Ekolojik ayak izi bakımından beslenme modelleri incelendiğinde, Akdeniz diyetinin diğerlerine göre azot, karbon, su ve enerji ayak izinin daha küçük olması, dünyamızın sağlığına daha az olumsuz etki gösteren sürdürülebilir bir beslenme modeli olarak görülmektedir.
Nordik diyeti; İskandinav ülkeleri olan Danimarka, Finlandiya, Norveç, İzlanda, İsveç gibi ülkelerdeki geleneksel yeme biçimi Nordik diyetine dayanmaktadır. Akdeniz diyeti ile benzerlik göstermektedir. Zeytinyağı yerine kanola yağı kullanılması Akdeniz diyetinden en önemli farkıdır.
Çift piramit diyeti; klasik besin piramidinin yani Akdeniz beslenmesinin yanına besinlerin ekolojik ayak izleri sınıflandırılmaktadır.

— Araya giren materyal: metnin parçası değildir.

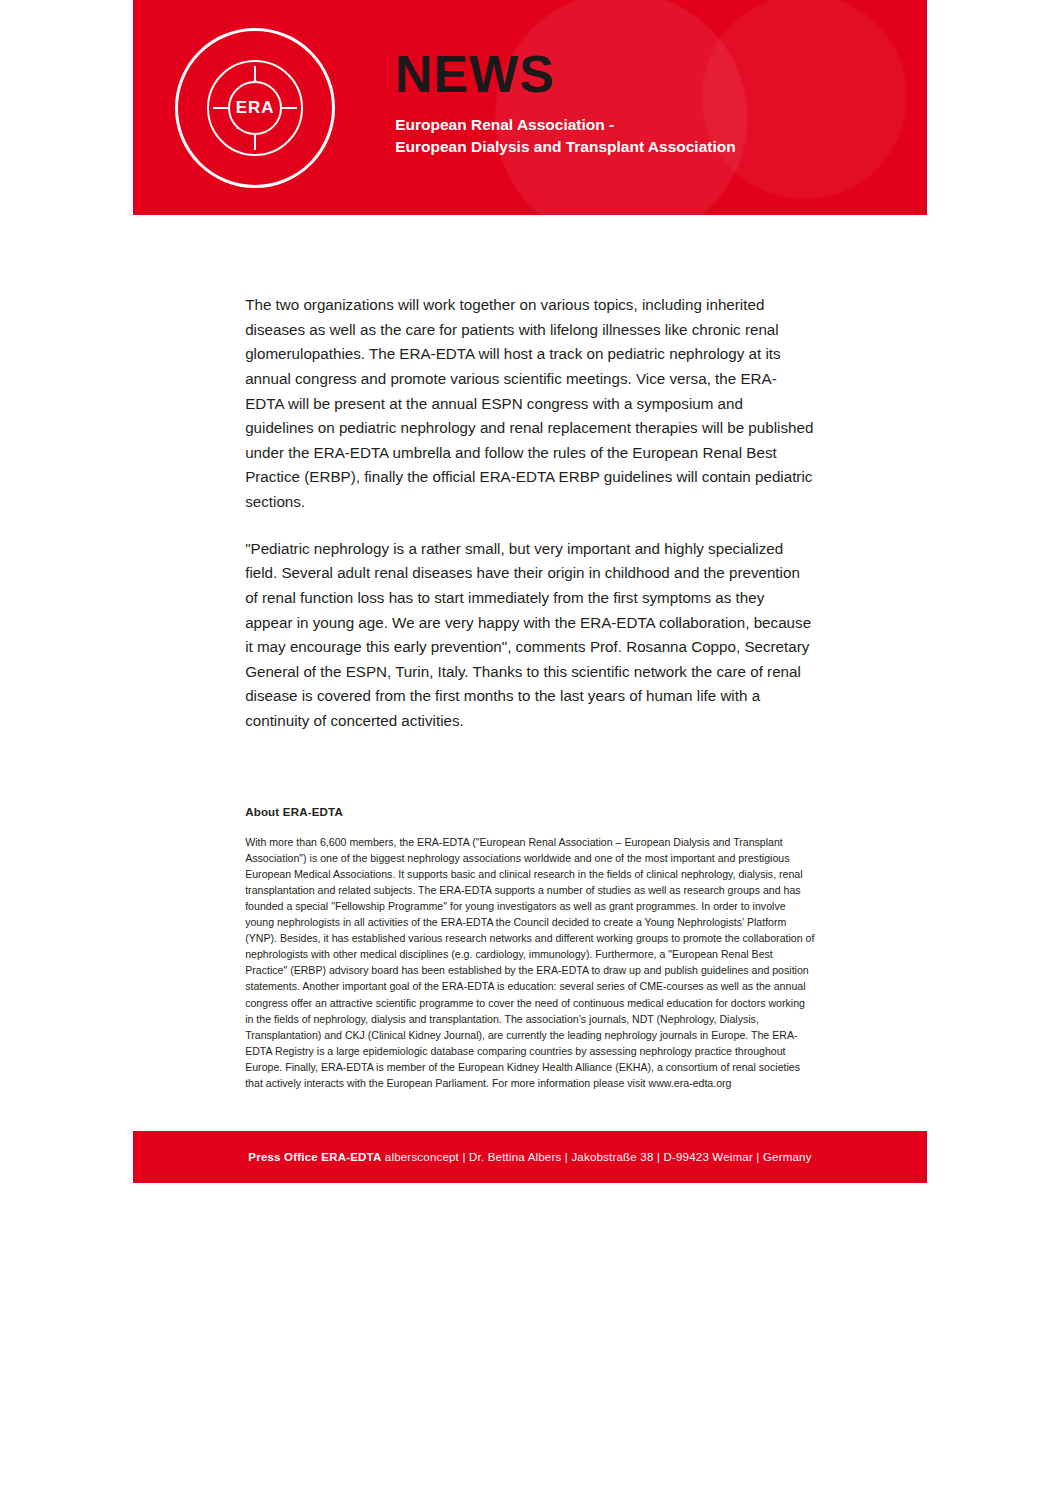A E D T ▽ Ω Ω Θ
ERA
NEWS
European Renal Association -
European Dialysis and Transplant Association
The two organizations will work together on various topics, including inherited diseases as well as the care for patients with lifelong illnesses like chronic renal glomerulopathies. The ERA-EDTA will host a track on pediatric nephrology at its annual congress and promote various scientific meetings. Vice versa, the ERA-EDTA will be present at the annual ESPN congress with a symposium and guidelines on pediatric nephrology and renal replacement therapies will be published under the ERA-EDTA umbrella and follow the rules of the European Renal Best Practice (ERBP), finally the official ERA-EDTA ERBP guidelines will contain pediatric sections.
"Pediatric nephrology is a rather small, but very important and highly specialized field. Several adult renal diseases have their origin in childhood and the prevention of renal function loss has to start immediately from the first symptoms as they appear in young age. We are very happy with the ERA-EDTA collaboration, because it may encourage this early prevention", comments Prof. Rosanna Coppo, Secretary General of the ESPN, Turin, Italy. Thanks to this scientific network the care of renal disease is covered from the first months to the last years of human life with a continuity of concerted activities.
About ERA-EDTA
With more than 6,600 members, the ERA-EDTA ("European Renal Association – European Dialysis and Transplant Association") is one of the biggest nephrology associations worldwide and one of the most important and prestigious European Medical Associations. It supports basic and clinical research in the fields of clinical nephrology, dialysis, renal transplantation and related subjects. The ERA-EDTA supports a number of studies as well as research groups and has founded a special "Fellowship Programme" for young investigators as well as grant programmes. In order to involve young nephrologists in all activities of the ERA-EDTA the Council decided to create a Young Nephrologists’ Platform (YNP). Besides, it has established various research networks and different working groups to promote the collaboration of nephrologists with other medical disciplines (e.g. cardiology, immunology). Furthermore, a "European Renal Best Practice" (ERBP) advisory board has been established by the ERA-EDTA to draw up and publish guidelines and position statements. Another important goal of the ERA-EDTA is education: several series of CME-courses as well as the annual congress offer an attractive scientific programme to cover the need of continuous medical education for doctors working in the fields of nephrology, dialysis and transplantation. The association’s journals, NDT (Nephrology, Dialysis, Transplantation) and CKJ (Clinical Kidney Journal), are currently the leading nephrology journals in Europe. The ERA-EDTA Registry is a large epidemiologic database comparing countries by assessing nephrology practice throughout Europe. Finally, ERA-EDTA is member of the European Kidney Health Alliance (EKHA), a consortium of renal societies that actively interacts with the European Parliament. For more information please visit www.era-edta.org
Press Office ERA-EDTA albersconcept | Dr. Bettina Albers | Jakobstraße 38 | D-99423 Weimar | Germany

Hem bireysel hem de ekosistem açısından yeterli olacak besinleri göstermektedir.
Vegan ve Vejetaryen diyetler; kırmızı et, tavuk, balık veya peynir gibi hayvansal kaynaklı besinlerin elimine edildiği diyetlerdir.
Dünya Doğayı Koruma Vakfı (WWF) tarafından yürütülen “Live Well Plate for Low Impact Food in Europe” (LIFE) projesi’ne göre; sürdürülebilir bir diyetin 6 temel ilkesi bulunmaktadır.
- Sebze ve meyve tüketimini artırmak
- Besin çeşitliliğini sağlamak
- Et tüketimini makul seviyelere indirmek
- Gıda israfını önlemek
- Sertifikalı gıda satın almak
- Şeker, şekerli içecekler, yağ, tuz ve tuz içeriği yüksek gıdaların tüketimini azaltmak.
Meyve sebze tüketiminde her zaman mevsiminde olanları tercih etmek, mümkünse pazarlardan alışveriş yapmak önem kazanmakta.
Her gün mor, kırmızı, turuncu, sarı, koyu yeşil, açık yeşil, beyaz olmak üzere 7 farklı renkte sebze ve meyve her gün tüketilmelidir.  6 yumruk sebze ve 2 yumruk kadar meyve günlük minimum tüketim olmalıdır.
Günde 1-2 su bardağı yoğurt veya kefir, haftada 1 kez kırmızı et, haftada 1 kez balık veya haftada 1 kez tavuk ana yemek olarak tercih edilebilir. Diğer günlerde protein ihtiyacı bezelye, barbunya, nohut, kuru fasulye veya börülce gibi bitkisel proteinlerden gelebilir ve sebzeler de haftada en az 2 gün ana yemek olabilir.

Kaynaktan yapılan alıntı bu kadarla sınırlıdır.